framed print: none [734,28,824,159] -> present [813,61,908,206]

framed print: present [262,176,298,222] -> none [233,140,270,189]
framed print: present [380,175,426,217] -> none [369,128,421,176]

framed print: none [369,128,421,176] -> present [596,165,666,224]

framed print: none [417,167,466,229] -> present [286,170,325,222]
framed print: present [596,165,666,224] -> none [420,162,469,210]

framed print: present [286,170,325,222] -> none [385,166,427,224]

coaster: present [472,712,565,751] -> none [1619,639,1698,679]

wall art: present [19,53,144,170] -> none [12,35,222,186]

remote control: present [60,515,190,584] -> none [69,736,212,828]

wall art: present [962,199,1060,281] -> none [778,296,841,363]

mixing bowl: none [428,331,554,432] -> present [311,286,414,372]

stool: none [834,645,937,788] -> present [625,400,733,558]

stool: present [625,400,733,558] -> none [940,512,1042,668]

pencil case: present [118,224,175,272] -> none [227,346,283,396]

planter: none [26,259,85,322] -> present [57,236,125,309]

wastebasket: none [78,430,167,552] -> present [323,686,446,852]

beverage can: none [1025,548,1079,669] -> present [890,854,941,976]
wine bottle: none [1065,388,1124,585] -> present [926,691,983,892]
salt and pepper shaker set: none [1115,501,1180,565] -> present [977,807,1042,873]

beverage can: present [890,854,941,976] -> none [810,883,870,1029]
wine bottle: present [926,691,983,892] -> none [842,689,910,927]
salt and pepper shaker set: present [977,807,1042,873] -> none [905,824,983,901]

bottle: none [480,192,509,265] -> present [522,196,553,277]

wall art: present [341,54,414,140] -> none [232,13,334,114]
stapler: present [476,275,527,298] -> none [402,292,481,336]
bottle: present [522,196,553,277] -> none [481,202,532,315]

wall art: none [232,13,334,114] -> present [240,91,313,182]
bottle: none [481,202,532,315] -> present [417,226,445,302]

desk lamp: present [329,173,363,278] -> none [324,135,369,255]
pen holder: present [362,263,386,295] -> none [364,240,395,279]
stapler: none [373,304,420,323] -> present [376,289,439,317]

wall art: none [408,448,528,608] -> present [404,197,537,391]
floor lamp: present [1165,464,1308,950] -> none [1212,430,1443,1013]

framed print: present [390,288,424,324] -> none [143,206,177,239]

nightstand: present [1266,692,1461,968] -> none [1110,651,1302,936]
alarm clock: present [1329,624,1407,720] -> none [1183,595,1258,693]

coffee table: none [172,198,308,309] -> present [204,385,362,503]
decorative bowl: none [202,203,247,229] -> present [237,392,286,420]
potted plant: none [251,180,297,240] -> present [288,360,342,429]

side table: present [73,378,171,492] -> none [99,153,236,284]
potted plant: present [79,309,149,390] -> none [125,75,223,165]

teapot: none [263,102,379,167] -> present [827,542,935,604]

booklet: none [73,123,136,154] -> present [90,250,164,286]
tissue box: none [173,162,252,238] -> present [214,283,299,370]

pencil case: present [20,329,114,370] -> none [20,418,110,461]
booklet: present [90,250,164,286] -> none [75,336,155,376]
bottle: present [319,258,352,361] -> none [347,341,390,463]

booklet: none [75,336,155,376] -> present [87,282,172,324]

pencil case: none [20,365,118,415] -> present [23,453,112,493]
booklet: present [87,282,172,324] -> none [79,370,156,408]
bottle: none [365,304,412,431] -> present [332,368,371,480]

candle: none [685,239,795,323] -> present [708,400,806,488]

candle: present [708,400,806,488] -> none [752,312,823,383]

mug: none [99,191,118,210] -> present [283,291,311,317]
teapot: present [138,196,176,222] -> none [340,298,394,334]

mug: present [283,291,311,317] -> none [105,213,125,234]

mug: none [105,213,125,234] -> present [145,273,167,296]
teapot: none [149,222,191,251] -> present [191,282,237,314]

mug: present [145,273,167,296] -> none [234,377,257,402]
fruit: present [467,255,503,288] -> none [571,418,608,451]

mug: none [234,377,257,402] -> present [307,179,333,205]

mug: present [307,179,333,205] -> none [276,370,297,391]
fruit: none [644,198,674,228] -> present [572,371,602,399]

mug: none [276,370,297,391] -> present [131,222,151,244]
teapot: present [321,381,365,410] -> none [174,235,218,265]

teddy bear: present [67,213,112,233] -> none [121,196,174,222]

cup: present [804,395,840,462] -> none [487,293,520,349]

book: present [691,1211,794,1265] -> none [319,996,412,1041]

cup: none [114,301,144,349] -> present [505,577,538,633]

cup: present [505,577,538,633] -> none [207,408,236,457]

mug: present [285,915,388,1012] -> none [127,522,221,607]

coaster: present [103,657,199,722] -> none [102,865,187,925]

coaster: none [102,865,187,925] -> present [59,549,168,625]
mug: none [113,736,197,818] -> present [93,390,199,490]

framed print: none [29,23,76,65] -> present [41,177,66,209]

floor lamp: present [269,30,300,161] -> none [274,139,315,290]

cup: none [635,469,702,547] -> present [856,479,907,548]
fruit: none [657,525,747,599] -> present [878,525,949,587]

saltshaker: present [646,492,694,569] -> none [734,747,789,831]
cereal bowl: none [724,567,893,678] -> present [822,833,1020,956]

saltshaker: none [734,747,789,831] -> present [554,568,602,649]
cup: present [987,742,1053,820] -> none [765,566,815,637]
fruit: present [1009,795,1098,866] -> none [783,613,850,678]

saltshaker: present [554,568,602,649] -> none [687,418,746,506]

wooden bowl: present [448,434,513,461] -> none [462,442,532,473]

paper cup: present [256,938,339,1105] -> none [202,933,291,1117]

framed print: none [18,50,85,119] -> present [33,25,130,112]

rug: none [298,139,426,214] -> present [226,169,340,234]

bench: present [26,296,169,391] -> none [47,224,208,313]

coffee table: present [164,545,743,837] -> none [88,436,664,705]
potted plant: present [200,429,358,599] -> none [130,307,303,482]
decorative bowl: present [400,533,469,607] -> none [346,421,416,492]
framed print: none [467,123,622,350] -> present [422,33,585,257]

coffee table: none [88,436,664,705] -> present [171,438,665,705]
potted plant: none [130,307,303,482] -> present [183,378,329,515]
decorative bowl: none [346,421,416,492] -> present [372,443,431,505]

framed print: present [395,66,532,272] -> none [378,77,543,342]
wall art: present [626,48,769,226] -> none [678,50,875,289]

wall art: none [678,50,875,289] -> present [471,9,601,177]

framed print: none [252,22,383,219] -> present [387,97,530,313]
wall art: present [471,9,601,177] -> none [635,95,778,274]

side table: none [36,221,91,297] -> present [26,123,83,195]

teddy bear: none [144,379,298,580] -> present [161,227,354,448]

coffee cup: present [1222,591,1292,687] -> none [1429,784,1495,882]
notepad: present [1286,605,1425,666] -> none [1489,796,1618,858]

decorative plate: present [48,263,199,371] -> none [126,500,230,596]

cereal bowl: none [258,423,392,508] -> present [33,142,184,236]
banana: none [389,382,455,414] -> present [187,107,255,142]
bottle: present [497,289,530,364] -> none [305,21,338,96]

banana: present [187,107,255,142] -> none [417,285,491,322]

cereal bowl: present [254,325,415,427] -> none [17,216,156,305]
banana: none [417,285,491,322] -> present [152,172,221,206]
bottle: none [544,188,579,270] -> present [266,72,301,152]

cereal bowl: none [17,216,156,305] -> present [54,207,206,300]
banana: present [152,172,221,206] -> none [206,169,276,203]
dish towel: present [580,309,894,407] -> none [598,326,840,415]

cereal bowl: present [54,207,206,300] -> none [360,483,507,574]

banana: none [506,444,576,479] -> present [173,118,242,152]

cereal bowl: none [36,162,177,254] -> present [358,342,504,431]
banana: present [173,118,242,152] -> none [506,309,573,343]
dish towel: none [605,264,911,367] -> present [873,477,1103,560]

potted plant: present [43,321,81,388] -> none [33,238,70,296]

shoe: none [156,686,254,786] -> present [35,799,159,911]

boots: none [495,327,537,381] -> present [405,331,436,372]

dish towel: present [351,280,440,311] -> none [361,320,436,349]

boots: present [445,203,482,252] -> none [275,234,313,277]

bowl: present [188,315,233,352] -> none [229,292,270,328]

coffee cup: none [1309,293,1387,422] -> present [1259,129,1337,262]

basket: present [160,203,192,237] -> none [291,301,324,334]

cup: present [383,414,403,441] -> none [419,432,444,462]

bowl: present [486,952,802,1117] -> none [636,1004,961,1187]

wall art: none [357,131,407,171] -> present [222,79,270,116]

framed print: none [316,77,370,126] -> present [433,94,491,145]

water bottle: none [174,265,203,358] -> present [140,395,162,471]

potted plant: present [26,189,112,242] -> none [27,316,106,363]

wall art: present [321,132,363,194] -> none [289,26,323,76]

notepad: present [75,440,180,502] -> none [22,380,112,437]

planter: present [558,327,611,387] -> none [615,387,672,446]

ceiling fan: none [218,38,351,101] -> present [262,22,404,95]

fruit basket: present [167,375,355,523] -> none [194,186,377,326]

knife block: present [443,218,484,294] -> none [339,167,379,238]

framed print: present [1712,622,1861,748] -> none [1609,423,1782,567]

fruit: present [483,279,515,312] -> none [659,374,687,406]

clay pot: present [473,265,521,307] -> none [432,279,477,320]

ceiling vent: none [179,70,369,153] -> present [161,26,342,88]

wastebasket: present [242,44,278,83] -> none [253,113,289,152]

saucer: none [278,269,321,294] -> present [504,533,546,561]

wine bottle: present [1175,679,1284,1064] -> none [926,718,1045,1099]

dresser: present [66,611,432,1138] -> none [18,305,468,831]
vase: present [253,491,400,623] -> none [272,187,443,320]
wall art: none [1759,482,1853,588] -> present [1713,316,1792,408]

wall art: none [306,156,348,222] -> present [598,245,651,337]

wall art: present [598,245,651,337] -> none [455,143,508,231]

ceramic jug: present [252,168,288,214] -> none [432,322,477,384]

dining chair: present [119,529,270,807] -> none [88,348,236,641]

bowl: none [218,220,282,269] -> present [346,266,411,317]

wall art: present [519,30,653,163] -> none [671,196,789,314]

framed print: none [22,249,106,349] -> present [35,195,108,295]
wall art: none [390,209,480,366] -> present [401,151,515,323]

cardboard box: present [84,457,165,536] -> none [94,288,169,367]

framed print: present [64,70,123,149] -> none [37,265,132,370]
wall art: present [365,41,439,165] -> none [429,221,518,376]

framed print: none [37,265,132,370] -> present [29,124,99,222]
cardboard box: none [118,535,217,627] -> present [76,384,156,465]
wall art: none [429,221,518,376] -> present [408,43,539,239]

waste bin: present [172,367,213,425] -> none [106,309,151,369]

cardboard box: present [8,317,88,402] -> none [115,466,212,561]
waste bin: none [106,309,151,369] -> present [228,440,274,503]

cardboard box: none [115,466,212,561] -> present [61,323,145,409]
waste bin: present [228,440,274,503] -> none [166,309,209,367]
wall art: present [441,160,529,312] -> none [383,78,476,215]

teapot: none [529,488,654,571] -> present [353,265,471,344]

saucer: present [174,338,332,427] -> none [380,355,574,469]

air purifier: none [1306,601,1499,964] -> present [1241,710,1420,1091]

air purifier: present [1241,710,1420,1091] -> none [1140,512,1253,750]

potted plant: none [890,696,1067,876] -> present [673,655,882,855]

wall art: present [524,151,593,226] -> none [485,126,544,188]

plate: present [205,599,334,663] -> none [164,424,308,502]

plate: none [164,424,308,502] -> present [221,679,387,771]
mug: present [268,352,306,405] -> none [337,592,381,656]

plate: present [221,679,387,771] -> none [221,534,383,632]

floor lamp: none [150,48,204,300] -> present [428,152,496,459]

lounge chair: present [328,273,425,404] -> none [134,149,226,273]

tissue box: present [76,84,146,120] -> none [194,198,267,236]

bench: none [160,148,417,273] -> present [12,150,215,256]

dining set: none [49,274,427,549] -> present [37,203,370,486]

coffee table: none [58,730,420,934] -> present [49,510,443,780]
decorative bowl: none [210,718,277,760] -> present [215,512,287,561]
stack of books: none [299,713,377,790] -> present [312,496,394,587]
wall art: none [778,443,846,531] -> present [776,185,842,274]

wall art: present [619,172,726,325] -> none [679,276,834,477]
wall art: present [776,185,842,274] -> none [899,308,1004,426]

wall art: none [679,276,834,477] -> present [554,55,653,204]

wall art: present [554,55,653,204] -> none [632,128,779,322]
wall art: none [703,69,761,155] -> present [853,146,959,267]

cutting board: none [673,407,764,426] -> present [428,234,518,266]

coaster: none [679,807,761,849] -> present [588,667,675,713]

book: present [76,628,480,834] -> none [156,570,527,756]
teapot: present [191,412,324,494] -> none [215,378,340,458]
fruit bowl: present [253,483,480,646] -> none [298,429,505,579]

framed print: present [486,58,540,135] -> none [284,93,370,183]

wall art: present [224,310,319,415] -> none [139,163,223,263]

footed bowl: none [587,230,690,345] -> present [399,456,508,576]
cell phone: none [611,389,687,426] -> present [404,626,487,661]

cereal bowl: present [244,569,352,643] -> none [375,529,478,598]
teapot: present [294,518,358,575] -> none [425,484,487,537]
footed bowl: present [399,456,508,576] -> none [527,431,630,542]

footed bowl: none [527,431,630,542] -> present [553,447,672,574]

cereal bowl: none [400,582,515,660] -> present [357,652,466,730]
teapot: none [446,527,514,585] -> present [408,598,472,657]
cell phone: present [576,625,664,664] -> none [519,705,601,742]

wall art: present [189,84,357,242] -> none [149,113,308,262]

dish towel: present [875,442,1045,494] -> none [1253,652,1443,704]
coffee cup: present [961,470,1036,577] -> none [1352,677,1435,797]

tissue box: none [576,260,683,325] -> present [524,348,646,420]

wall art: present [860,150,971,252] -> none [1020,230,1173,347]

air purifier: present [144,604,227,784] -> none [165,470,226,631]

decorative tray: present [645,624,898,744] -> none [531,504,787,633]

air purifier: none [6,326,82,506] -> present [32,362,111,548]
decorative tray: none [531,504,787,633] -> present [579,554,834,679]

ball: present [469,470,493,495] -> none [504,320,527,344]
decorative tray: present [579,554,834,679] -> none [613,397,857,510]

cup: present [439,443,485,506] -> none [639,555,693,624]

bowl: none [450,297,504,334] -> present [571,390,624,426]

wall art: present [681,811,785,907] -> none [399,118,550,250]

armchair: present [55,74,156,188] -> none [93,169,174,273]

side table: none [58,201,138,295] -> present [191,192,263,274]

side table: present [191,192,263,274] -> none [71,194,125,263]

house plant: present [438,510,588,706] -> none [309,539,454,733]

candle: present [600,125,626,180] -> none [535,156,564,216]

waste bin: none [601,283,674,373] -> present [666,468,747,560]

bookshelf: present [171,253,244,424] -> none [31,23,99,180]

--------

INSTRUCTIONS TO FOLLOW: Which lines above run from the one containing "wall art: present [189,84,357,242]" to the one containing "air purifier: none [6,326,82,506]"? Give them again exactly, both ends included.

WRITTEN RESPONSE:
wall art: present [189,84,357,242] -> none [149,113,308,262]

dish towel: present [875,442,1045,494] -> none [1253,652,1443,704]
coffee cup: present [961,470,1036,577] -> none [1352,677,1435,797]

tissue box: none [576,260,683,325] -> present [524,348,646,420]

wall art: present [860,150,971,252] -> none [1020,230,1173,347]

air purifier: present [144,604,227,784] -> none [165,470,226,631]

decorative tray: present [645,624,898,744] -> none [531,504,787,633]

air purifier: none [6,326,82,506] -> present [32,362,111,548]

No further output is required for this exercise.